— start Selected extract —
Id. § 924(c)(3). Subsection A is commonly called the force clause and subsection B the residual clause. "In determining whether an offense is a crime of violence under either clause, we utilize the categorical approach, which focuses solely on the elements of the offense, rather than on the facts of the case." United States v. McNeal , 818 F.3d 141, 152 (4th Cir. 2016). See also United States v. Evans , 848 F.3d 242, 245-46 (4th Cir. 2017) ("[W]e apply the elements-based categorical approach" to § 924(c) and "analyze only the elements of the offense in question, rather than the specific means by which the defendant committed the crime").

We briefly note the categorical approach is a particularly bad fit in § 924(c) cases because § 924(c) is a firearms enhancement provision that penalizes, in broad terms, the use of a firearm during violent crimes. While Irby posits multiple hypotheticals on how a person can commit second-degree retaliatory murder without using direct force, "[o]ne is left to ask when, if ever, would someone be facing a firearms enhancement ... by pointing a laser at an airplane" or convincing a child to jump out of a second-story window. United States v. Checora , 155 F.Supp.3d 1192, 1200 (D. Utah 2015).

In this case, the absurdity of Irby's position is magnified because Irby was also convicted of violating § 924(j), which makes it a crime to "cause [ ] the death of a person through the use of a firearm" in the course of committing a § 924(c) offense. 18 U.S.C. § 924(j). The jury was instructed that it could convict Irby only if the Government "prove[d] that the defendant inflicted an injury or injuries upon Terrence Deadwyler using a firearm from which Terrence Deadwyler died," (J.A. 52), an action that indisputably required the "use of force," yet the categorical approach requires us to ignore this fact in reviewing whether second-degree retaliatory murder is a crime of violence, continuing the "protracted ruse for paradoxically finding even the worst and most violent offenses not to constitute crimes of violence." United States v. Doctor , 842 F.3d 306, 313 (4th Cir. 2016) (Wilkinson, J. concurring).
— end Selected extract —
— start Data listing —
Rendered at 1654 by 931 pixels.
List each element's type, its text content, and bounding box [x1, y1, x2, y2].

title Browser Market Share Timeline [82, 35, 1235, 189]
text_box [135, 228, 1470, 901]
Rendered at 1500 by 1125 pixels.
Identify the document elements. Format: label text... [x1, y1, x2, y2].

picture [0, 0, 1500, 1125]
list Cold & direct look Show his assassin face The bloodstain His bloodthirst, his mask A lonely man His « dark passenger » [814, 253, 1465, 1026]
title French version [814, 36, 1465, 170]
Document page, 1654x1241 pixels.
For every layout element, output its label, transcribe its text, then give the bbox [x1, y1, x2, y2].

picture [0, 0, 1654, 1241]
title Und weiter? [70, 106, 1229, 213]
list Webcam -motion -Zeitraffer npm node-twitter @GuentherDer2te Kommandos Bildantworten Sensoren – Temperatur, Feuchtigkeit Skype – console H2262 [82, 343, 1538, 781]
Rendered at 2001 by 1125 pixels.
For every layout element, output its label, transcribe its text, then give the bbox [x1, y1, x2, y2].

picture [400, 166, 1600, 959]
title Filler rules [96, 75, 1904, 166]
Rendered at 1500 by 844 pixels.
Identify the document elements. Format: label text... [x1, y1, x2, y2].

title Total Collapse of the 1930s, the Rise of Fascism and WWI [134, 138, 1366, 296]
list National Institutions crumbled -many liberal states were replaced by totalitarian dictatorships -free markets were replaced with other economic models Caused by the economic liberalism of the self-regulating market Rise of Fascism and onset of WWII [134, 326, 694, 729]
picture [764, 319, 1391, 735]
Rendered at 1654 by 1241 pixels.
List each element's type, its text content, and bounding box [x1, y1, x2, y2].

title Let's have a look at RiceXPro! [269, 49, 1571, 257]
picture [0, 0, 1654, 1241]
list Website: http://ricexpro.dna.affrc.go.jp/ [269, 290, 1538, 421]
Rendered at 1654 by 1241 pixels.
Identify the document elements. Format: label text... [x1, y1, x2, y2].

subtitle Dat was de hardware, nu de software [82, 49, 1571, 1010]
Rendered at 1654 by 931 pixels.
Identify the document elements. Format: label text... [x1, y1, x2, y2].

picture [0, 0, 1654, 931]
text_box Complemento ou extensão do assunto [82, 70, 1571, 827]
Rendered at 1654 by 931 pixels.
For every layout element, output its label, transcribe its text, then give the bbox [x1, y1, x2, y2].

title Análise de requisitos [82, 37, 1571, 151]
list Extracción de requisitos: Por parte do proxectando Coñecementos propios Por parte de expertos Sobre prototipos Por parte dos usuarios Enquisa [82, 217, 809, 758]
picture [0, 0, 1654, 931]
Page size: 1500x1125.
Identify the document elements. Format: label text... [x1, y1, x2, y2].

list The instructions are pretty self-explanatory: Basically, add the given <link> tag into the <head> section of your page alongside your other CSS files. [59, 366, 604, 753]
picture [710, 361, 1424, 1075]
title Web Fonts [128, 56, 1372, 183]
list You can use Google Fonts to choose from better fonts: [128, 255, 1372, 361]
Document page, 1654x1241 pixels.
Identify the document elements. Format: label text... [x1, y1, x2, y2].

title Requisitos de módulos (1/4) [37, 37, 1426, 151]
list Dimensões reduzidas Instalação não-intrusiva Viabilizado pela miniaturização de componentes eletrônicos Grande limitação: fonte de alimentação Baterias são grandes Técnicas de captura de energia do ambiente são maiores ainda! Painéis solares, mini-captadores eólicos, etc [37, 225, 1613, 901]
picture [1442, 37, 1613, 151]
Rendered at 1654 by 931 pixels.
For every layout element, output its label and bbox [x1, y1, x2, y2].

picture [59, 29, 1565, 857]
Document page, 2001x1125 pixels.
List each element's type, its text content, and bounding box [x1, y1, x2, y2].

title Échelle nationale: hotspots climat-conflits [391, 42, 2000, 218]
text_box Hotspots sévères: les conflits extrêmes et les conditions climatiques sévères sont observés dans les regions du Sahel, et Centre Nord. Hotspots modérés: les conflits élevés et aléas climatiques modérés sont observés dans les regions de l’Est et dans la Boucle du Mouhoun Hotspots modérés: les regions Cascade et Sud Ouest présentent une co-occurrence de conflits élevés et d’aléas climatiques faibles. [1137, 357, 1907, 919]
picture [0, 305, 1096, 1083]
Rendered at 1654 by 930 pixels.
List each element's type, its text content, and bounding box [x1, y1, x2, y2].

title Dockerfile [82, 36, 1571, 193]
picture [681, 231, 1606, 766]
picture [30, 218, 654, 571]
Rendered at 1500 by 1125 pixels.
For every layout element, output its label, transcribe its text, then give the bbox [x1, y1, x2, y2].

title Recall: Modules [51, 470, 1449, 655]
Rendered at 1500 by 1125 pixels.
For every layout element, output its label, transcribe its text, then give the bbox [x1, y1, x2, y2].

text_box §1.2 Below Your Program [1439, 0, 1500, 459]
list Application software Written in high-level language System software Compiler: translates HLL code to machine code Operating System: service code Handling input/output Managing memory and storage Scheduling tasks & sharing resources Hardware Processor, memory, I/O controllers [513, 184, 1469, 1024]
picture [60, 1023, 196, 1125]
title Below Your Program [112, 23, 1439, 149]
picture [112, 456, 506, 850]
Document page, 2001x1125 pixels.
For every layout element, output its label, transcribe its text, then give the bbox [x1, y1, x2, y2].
— end Data listing —
Edit the opinion excerpt by rewriting everything from "We briefly note" down to "(D. Utah 2015).", putting "scenarios" in place of "hypotheticals".

[Written solution]:
We briefly note the categorical approach is a particularly bad fit in § 924(c) cases because § 924(c) is a firearms enhancement provision that penalizes, in broad terms, the use of a firearm during violent crimes. While Irby posits multiple scenarios on how a person can commit second-degree retaliatory murder without using direct force, "[o]ne is left to ask when, if ever, would someone be facing a firearms enhancement ... by pointing a laser at an airplane" or convincing a child to jump out of a second-story window. United States v. Checora , 155 F.Supp.3d 1192, 1200 (D. Utah 2015).